Large doses of potassium salts lower the reflex irritability of certain parts of the spinal cord (Binz), but many observers consider this to be only secondary to depression of the circulation. The fall of temperature adduced is attributed to the same cause. In warm-blooded animals motor power is weakened, probably from a direct alteration in the chemical constitution of muscular elements, for electrical reaction remains. (On the other hand, Ramskill finds baths of sulphuret of potassium to be the most effective stimulant to muscular action during such diseases as wasting palsy - Medical Times, ii., 1860.) In healthy men a sense of weight and fatigue is often felt in the limbs after absorption of the more easily diffusible salts, as the nitrate, oxalate, chloride, iodide, or bromide; local anaesthesia of various parts of the body has been described as a result of drachm doses of bicarbonate (British Medical Journal, ii., 1876).
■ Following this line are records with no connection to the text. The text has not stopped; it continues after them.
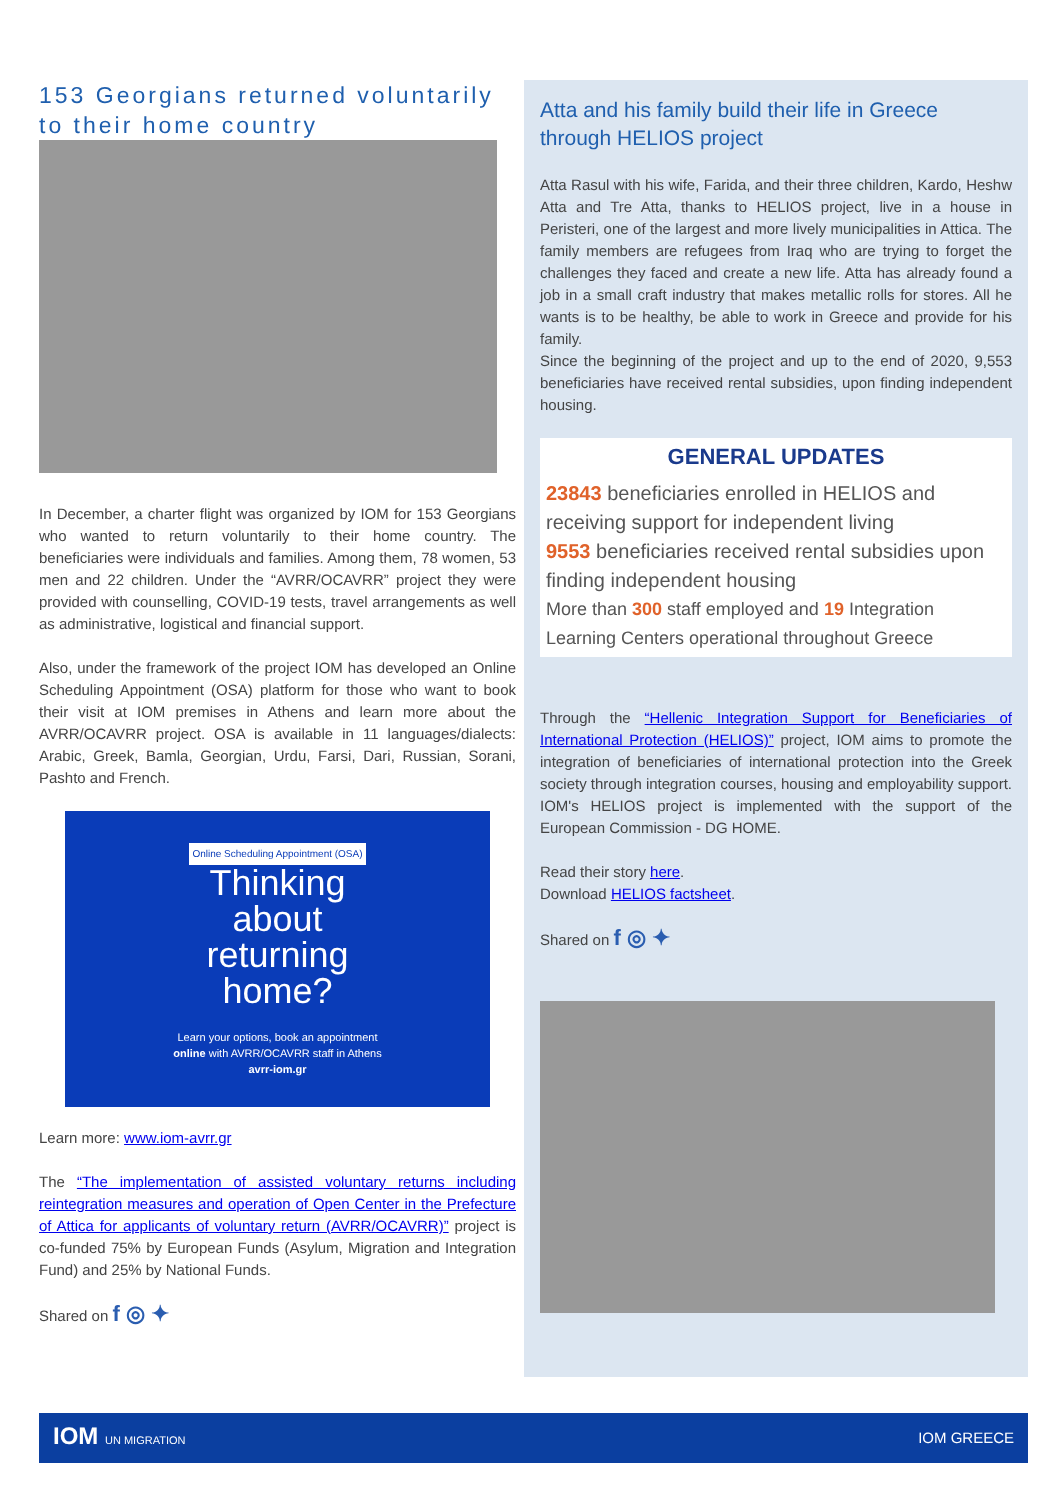153 Georgians returned voluntarily to their home country
In December, a charter flight was organized by IOM for 153 Georgians who wanted to return voluntarily to their home country. The beneficiaries were individuals and families. Among them, 78 women, 53 men and 22 children. Under the “AVRR/OCAVRR” project they were provided with counselling, COVID-19 tests, travel arrangements as well as administrative, logistical and financial support.
Also, under the framework of the project IOM has developed an Online Scheduling Appointment (OSA) platform for those who want to book their visit at IOM premises in Athens and learn more about the AVRR/OCAVRR project. OSA is available in 11 languages/dialects: Arabic, Greek, Bamla, Georgian, Urdu, Farsi, Dari, Russian, Sorani, Pashto and French.
Online Scheduling Appointment (OSA)
Thinking
about
returning
home?
Learn your options, book an appointment
online with AVRR/OCAVRR staff in Athens
avrr-iom.gr
Learn more: www.iom-avrr.gr
The “The implementation of assisted voluntary returns including reintegration measures and operation of Open Center in the Prefecture of Attica for applicants of voluntary return (AVRR/OCAVRR)” project is co-funded 75% by European Funds (Asylum, Migration and Integration Fund) and 25% by National Funds.
Shared on f ◎ ✦
Atta and his family build their life in Greece through HELIOS project
Atta Rasul with his wife, Farida, and their three children, Kardo, Heshw Atta and Tre Atta, thanks to HELIOS project, live in a house in Peristeri, one of the largest and more lively municipalities in Attica. The family members are refugees from Iraq who are trying to forget the challenges they faced and create a new life. Atta has already found a job in a small craft industry that makes metallic rolls for stores. All he wants is to be healthy, be able to work in Greece and provide for his family.
Since the beginning of the project and up to the end of 2020, 9,553 beneficiaries have received rental subsidies, upon finding independent housing.
GENERAL UPDATES
23843 beneficiaries enrolled in HELIOS and receiving support for independent living
9553 beneficiaries received rental subsidies upon finding independent housing
More than 300 staff employed and 19 Integration Learning Centers operational throughout Greece
Through the “Hellenic Integration Support for Beneficiaries of International Protection (HELIOS)” project, IOM aims to promote the integration of beneficiaries of international protection into the Greek society through integration courses, housing and employability support. IOM's HELIOS project is implemented with the support of the European Commission - DG HOME.
Read their story here.
Download HELIOS factsheet.
Shared on f ◎ ✦
IOM UN MIGRATION IOM GREECE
There seems, however, to be some idiosyncrasy with regard to such effects, and although full doses usually depress the nerve-functions, Dr. Prout refers to pronounced nerve-excitement, and even convulsion in some cases, as connected with an excess of alkali, and the chlorate of potash is said to have caused headache and cerebral congestion (v. p. 272). Isambert considered it a nervine sedative, but "this action was not evident in healthy persons" (Medical Times, ii., 1856). Rabuteau finds the "perchlorate" to produce giddiness and other symptoms like those of quinine. Liquor potassae has been used to quiet the spasms of tetanus (Lancet, i., 1861).

Dr. Thompson traces the nerve-depression commonly caused by alkalies to an increased excretion of phosphoric acid under their use (v. p. 269).